In the evolution from vertical to flat global governance, competitive factors will be more prominent. There will emerge apparent inter-institutional competition, and great-power competition over institutions. This type of competition generally belongs to the category of soft competition, which will not necessarily lead to outright division of the international community. Sometimes it will become a buffer zone for bargaining, and even exert positive effects on the multilateral institutions. However, the world risks being torn apart once the inter-institutional competition and the great-power competition move towards the extreme form of exclusive multilateralism or even strong ideological alliances.

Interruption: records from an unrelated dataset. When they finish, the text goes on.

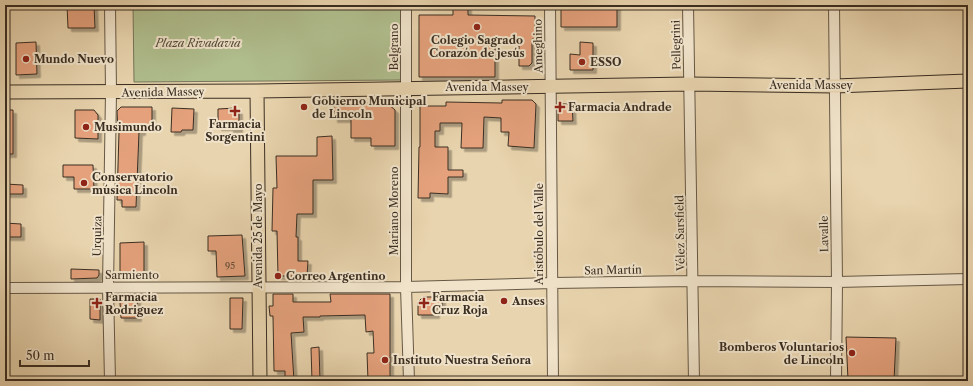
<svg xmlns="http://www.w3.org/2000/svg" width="973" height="386" font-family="'Libre Caslon Text',serif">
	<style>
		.green { fill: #b0be8e; stroke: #757658 }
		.building { fill: #e4a17b; stroke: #3a2e22; filter: url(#shadow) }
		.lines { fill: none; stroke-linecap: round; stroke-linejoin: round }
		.minor-casing { stroke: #665845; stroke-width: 12 }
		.major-casing { stroke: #3a2e22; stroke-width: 15 }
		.minor { stroke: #f0e3ca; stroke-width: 10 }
		.major { stroke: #e8d4ae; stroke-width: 13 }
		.poi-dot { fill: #8f2418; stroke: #f0e3ca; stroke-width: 1.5 }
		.labels { text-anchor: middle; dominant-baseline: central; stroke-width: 4; stroke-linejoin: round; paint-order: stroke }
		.number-label { font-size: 9px; fill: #644b38 }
		.poi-label { font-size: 11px; font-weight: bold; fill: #3a2e22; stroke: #f0e3ca; text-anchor: start }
		.park-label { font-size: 11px; font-style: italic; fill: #524b38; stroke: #f0e3ca }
		.street-label { font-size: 11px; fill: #3a2e22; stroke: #f0e3ca }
	</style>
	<defs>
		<filter id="shadow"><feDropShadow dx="3.5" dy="3.5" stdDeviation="0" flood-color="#0004"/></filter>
	</defs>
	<rect width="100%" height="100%" fill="#e8d4ae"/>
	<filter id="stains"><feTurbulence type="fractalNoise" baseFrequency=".005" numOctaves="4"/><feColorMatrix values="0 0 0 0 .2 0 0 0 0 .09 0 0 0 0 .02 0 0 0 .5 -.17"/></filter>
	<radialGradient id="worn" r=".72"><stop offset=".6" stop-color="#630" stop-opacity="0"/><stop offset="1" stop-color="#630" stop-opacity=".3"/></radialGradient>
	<!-- green -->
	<path class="green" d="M 133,5 L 401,5 L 402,80 L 134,82 Z"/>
	<!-- building -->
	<path class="building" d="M 67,5 L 94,5 L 95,28 L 68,28 Z
		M 453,5 L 468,5 L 468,15 L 535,16 L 535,39 L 532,39 L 532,63 L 529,66 L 519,66 L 519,39 L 495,38 L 495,77 L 419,77 L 419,15 L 453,15 Z
		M 561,5 L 603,7 L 603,5 L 617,5 L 617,27 L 561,27 Z
		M 36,42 L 37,74 L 16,75 L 16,43 Z
		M 580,42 L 593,43 L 593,70 L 570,70 L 570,54 L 580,55 Z
		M 502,100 L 532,100 L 536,104 L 534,148 L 508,146 L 509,132 L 501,132 L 501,118 L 484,117 L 483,148 L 461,148 L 462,123 L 440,123 L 440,131 L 435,131 L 435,147 L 448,147 L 448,170 L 463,170 L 463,177 L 448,177 L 448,194 L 430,193 L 430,198 L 418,198 L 419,147 L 420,147 L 420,106 L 446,106 L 446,102 L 502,103 Z
		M 334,103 L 387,103 L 395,110 L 395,146 L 371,146 L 371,138 L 351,138 L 351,119 L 334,119 Z
		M 558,104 L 572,104 L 573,121 L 558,121 Z
		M 121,107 L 152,107 L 152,127 L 142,127 L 142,132 L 139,132 L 136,207 L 122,207 L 122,200 L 117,200 L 119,132 L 118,132 L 117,111 Z
		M 172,108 L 194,109 L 193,130 L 182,130 L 181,132 L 171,132 Z
		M 236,108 L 239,111 L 239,129 L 230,129 L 230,127 L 218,127 L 218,109 Z
		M 5,110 L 13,110 L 13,154 L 5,154 Z
		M 75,110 L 94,110 L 98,115 L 98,139 L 75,138 Z
		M 332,136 L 333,180 L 313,180 L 313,214 L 297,214 L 296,237 L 298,237 L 298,261 L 308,261 L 307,276 L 278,276 L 277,231 L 272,231 L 273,188 L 277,188 L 276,156 L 317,156 L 317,137 Z
		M 63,165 L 93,165 L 94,189 L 74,189 L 74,177 L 63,177 Z
		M 5,184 L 23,185 L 23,194 L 5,194 Z
		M 5,223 L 21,224 L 21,237 L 5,237 Z
		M 242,235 L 245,276 L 217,277 L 216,251 L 208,251 L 208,236 Z
		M 144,242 L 144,275 L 120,275 L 120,243 Z
		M 71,269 L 99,270 L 99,275 L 97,278 L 71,279 Z
		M 273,294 L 293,294 L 293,302 L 331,302 L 330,294 L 390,294 L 390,381 L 368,381 L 367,353 L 374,353 L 373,331 L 366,332 L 365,315 L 320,316 L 320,317 L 303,317 L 304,332 L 291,333 L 294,381 L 285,381 L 285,371 L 274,371 L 273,316 L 270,316 L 269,306 L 273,306 Z
		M 423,297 L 442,297 L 442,308 L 436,308 L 436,315 L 418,315 L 418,302 Z
		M 230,298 L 243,298 L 242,329 L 230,329 Z
		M 90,299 L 100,299 L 100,320 L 90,319 Z
		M 124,299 L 137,299 L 138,318 L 121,318 L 120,303 Z
		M 846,337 L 896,338 L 894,381 L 848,380 Z
		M 319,347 L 320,381 L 312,381 L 311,348 Z"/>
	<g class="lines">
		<defs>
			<path id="minor" d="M 110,5 L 111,92 L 108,287 L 110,381
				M 406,5 L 406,287 L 409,381
				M 550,5 L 553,381
				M 688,5 L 694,381
				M 834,5 L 837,282 L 836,381
				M 5,288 L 406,287 L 552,283 L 693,281 L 837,282 L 968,279"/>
			<path id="major" d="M 257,91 L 260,381
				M 5,92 L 257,91 L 689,84 L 835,86 L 968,81"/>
		</defs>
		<!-- minor casing -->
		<use href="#minor" class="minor-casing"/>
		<!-- major casing -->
		<use href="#major" class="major-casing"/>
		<!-- minor -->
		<use href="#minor" class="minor"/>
		<!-- major -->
		<use href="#major" class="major"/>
	</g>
	<!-- markers -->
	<g class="poi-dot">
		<circle cx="477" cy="27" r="4"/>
		<circle cx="26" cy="59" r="4"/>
		<circle cx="582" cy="62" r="4"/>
		<circle cx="304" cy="107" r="4"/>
		<path d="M558 101h4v4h4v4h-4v4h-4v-4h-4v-4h4z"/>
		<path d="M233 105h4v4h4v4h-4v4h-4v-4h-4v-4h4z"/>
		<circle cx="86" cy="127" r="4"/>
		<circle cx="84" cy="183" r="4"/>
		<circle cx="278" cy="276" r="4"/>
		<circle cx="504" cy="301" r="4"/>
		<path d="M95 297h4v4h4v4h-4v4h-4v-4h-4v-4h4z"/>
		<path d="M422 297h4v4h4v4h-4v4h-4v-4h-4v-4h4z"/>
		<circle cx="852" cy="353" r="4"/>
		<circle cx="385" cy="360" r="4"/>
	</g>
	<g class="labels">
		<!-- number labels -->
		<g class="number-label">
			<text x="230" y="265">95</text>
		</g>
		<!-- poi labels -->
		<g class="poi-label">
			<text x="477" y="40" text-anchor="middle">Colegio Sagrado<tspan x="477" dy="13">Corazón de jesús</tspan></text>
			<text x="34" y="59">Mundo Nuevo</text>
			<text x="590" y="62">ESSO</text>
			<text x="312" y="101">Gobierno Municipal<tspan x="312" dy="13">de Lincoln</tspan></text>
			<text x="568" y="107">Farmacia Andrade</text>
			<text x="235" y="124" text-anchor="middle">Farmacia<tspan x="235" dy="13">Sorgentini</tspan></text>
			<text x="94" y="127">Musimundo</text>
			<text x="92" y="177">Conservatorio<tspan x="92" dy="13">música Lincoln</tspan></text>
			<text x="286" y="276">Correo Argentino</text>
			<text x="105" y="297">Farmacia<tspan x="105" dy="13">Rodriguez</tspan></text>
			<text x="432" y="297">Farmacia<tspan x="432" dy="13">Cruz Roja</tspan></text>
			<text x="512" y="301">Anses</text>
			<text x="844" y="347" text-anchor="end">Bomberos Voluntarios<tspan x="844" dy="13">de Lincoln</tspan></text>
			<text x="393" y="360">Instituto Nuestra Señora</text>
		</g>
		<!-- park labels -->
		<g class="park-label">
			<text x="198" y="43">Plaza Rivadavia</text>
		</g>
		<!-- street labels -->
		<g class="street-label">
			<text transform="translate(676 45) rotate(-91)">Pellegrini</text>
			<text transform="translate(538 46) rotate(-91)">Ameghino</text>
			<text transform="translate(394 47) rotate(-90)">Belgrano</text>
			<text x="811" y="85">Avenida Massey</text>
			<text x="487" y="87">Avenida Massey</text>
			<text transform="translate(163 92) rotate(-1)">Avenida Massey</text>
			<text transform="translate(394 211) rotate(-90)">Mariano Moreno</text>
			<text transform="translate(680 233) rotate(-91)">Vélez Sarsfield</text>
			<text transform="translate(539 234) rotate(-90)">Aristóbulo del Valle</text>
			<text transform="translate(824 234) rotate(-91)">Lavalle</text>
			<text transform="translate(97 236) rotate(-89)">Urquiza</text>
			<text transform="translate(258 236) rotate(-90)">Avenida 25 de Mayo</text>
			<text transform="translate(613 270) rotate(-1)">San Martín</text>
			<text x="132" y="275">Sarmiento</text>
		</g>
	</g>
	<!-- margin -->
	<rect width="973" height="386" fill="none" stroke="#e8d4ae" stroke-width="20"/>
	<rect x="6" y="6" width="961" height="374" fill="none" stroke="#3a2e22" stroke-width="2"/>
	<rect x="10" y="10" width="953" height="366" fill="none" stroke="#3a2e22"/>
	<!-- scale -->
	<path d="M20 360v6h69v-6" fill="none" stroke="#3a2e22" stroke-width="2"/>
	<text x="26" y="360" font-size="12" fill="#3a2e22" stroke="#f0e3ca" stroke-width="3" paint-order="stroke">50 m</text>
	<rect width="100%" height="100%" filter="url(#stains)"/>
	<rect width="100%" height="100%" fill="url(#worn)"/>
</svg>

In the future, numerous changes will take place as global governance turns flat. A stereoscopic and complex situation will emerge in which governance at global, regional and sub-regional levels interact, various governance areas are interrelated, and a variety of governance actors affect each other. It is not only rather different from vertical governance, but will also gradually become the new normal of global governance. Building new perceptions of global governance and coping with global challenges through a complex network system is bound to become an important part of global governance capacity building in the new era.